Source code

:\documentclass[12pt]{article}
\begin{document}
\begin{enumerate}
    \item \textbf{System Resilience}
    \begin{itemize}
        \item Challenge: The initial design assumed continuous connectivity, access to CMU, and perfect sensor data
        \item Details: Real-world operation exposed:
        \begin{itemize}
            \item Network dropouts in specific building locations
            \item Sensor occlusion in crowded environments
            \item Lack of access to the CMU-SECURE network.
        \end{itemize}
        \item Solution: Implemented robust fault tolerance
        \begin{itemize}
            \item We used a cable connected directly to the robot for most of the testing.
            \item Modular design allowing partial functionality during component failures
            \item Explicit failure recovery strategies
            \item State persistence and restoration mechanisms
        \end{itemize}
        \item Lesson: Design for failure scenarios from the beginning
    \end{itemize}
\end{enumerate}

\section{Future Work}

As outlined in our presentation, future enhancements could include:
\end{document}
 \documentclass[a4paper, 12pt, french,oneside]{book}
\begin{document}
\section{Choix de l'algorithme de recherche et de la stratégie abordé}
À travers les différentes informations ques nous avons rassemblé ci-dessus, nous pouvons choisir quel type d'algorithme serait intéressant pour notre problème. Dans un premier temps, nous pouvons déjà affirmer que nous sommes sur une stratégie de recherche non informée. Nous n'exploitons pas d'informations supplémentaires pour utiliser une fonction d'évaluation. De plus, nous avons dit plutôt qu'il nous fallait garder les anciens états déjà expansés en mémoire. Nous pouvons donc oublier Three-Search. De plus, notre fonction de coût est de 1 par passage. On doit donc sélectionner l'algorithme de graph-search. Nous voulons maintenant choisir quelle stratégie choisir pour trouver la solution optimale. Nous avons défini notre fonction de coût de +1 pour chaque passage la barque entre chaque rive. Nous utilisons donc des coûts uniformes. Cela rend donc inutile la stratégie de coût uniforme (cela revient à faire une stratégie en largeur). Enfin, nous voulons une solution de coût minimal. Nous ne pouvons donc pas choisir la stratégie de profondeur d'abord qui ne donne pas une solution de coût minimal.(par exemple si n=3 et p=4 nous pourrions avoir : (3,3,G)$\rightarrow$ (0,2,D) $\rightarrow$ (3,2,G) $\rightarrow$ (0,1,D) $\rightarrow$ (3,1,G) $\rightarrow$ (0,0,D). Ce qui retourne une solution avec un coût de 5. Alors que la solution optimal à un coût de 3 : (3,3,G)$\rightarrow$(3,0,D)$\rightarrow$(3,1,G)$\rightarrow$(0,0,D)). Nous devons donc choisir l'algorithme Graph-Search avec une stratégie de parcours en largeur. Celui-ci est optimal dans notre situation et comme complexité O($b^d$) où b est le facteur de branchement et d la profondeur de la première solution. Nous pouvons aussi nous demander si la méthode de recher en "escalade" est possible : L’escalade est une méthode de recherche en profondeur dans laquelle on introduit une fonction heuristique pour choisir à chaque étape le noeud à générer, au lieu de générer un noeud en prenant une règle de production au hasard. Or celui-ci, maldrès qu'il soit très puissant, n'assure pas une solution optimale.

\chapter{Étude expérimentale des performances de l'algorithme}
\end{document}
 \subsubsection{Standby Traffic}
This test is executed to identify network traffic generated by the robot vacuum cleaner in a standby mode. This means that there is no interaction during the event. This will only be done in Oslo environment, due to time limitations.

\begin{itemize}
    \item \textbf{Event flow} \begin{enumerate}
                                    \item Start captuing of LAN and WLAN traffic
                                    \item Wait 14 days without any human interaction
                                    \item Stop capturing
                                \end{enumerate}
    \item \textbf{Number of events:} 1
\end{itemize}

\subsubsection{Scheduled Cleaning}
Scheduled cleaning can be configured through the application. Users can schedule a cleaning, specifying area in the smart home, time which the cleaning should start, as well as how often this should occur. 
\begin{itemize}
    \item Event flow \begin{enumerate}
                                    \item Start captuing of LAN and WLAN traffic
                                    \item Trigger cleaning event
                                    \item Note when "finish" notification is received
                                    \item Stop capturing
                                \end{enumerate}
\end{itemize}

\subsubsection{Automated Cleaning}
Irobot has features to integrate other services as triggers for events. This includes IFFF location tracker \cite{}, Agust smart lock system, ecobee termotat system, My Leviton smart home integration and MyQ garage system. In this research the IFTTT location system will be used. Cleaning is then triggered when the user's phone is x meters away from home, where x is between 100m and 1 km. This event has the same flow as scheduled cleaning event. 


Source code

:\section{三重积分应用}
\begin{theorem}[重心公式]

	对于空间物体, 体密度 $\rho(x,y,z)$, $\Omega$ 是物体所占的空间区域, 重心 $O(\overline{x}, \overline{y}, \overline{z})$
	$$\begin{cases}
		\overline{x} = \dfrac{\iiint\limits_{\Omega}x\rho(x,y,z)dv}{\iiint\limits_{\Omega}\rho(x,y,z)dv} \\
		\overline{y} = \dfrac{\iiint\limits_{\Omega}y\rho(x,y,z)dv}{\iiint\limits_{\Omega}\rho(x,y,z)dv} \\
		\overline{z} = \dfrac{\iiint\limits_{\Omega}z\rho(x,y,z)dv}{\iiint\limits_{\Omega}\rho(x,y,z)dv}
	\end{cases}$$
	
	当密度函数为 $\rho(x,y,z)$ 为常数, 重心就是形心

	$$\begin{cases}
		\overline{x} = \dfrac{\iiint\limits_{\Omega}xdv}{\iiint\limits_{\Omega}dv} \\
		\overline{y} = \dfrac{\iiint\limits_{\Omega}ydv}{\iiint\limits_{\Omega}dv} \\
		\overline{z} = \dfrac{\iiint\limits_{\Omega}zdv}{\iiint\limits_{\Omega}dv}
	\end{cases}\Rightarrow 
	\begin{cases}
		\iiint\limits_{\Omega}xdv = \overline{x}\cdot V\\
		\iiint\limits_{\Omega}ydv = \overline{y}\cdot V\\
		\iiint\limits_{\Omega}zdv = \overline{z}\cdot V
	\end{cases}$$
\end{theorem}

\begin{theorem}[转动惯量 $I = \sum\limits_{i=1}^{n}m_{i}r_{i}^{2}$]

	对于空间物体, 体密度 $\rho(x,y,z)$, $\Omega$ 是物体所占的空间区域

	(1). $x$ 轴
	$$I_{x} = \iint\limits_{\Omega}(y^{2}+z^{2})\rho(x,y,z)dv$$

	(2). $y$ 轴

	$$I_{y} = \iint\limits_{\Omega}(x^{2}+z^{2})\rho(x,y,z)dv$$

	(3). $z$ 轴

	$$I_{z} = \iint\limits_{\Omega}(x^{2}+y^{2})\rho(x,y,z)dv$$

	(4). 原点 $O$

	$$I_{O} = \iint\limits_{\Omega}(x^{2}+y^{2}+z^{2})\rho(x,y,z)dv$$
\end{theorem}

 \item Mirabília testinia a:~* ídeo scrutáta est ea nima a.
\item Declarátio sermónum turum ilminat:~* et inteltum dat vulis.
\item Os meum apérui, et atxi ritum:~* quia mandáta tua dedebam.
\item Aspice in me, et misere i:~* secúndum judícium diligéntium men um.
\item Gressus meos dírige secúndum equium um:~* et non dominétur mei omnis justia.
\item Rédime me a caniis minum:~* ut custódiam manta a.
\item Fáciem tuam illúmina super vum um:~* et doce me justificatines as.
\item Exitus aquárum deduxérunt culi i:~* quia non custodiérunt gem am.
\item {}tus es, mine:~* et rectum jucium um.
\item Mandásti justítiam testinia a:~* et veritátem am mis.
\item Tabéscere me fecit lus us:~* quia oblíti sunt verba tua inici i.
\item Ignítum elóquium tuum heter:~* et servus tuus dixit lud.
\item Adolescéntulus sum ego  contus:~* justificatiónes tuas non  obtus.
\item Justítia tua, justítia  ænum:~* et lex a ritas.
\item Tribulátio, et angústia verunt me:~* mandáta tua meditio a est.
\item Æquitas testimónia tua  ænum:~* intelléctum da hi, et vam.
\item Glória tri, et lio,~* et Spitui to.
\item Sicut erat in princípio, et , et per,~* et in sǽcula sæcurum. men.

**WHAT YOU NEED TO DO**
Going through the data above, return each line with the word "overline".

**RESPONSE TO THE EXERCISE**
	对于空间物体, 体密度 $\rho(x,y,z)$, $\Omega$ 是物体所占的空间区域, 重心 $O(\overline{x}, \overline{y}, \overline{z})$
		\overline{x} = \dfrac{\iiint\limits_{\Omega}x\rho(x,y,z)dv}{\iiint\limits_{\Omega}\rho(x,y,z)dv} \\
		\overline{y} = \dfrac{\iiint\limits_{\Omega}y\rho(x,y,z)dv}{\iiint\limits_{\Omega}\rho(x,y,z)dv} \\
		\overline{z} = \dfrac{\iiint\limits_{\Omega}z\rho(x,y,z)dv}{\iiint\limits_{\Omega}\rho(x,y,z)dv}
		\overline{x} = \dfrac{\iiint\limits_{\Omega}xdv}{\iiint\limits_{\Omega}dv} \\
		\overline{y} = \dfrac{\iiint\limits_{\Omega}ydv}{\iiint\limits_{\Omega}dv} \\
		\overline{z} = \dfrac{\iiint\limits_{\Omega}zdv}{\iiint\limits_{\Omega}dv}
		\iiint\limits_{\Omega}xdv = \overline{x}\cdot V\\
		\iiint\limits_{\Omega}ydv = \overline{y}\cdot V\\
		\iiint\limits_{\Omega}zdv = \overline{z}\cdot V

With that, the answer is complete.